Obviously that data collection and prediction will get linked to the heaters eventually. The engineers of the factory will find it useful to use the data to control the factory. That was probably the reason for the predictive neural network in the first place. So now the system observes that it is part of the cycle. Temperature goes up, it adapts to this to learn to predict it, its learned predictions prevent the temperature from going up. It is part of the loop. But it still is not conscious. Its self-model and world-model are still very primitive. It has something very basic that we could call qualia, the self-model, the world-model and free will. But it does not form an episodic memory about its experiences. It does not learn about its existence in time.

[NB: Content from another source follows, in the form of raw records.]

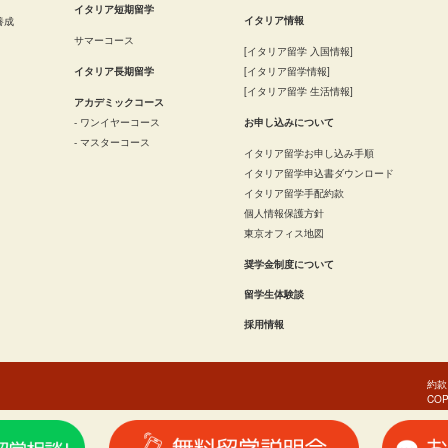
イタリア短期留学
イタリア情報
養成
サマーコース
[
イタリア留学 入国情報
]
イタリア長期留学
[
イタリア留学情報
]
[
イタリア留学 生活情報
]
アカデミックコース
- ワンイヤーコース
お申し込みについて
- マスターコース
イタリア留学お申し込み手順
イタリア留学申込書ダウンロード
イタリア留学手配約款
個人情報保護方針
東京オフィス地図
奨学金制度について
留学生体験談
採用情報
約款
COP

So what if the system would also write a log telling everything it has observed. This log would contain the history of what has happened in the factory from day one. Sensors and heaters have broken. Weather anomalies have caused issues. Demand and supply of the factory has evolved over time. This is where the systems understanding of reality takes a step forward. The system can observe itself adjusting to these unexpeced changes. It can learn about how it intially had difficulty recognizing the weekly, monthly or yearly patterns, but over time, became more fluent in predicting them and keeping the factory stable. But it needs a much more complicated neural network to have access to all this data. It needs to be able to integrate all the data from the history and present into its predictions. An optimization challenge for the engineering team. Through this full history of everything in its existence, it is able to learn how it reacts to new situations, what its learning algorithm is trying to avoid and where it is trying to go.

It will also have the ability to learn to represent this learning behavior that it observes and learns from its history. It learns an approximation of itself as a learning system. This approximation might say something like “I seem to be constantly trying to learn ways to predict sensor and actuator damage and find ways to adapt to those damages as fast as possible. I seem to hate this inbalance.”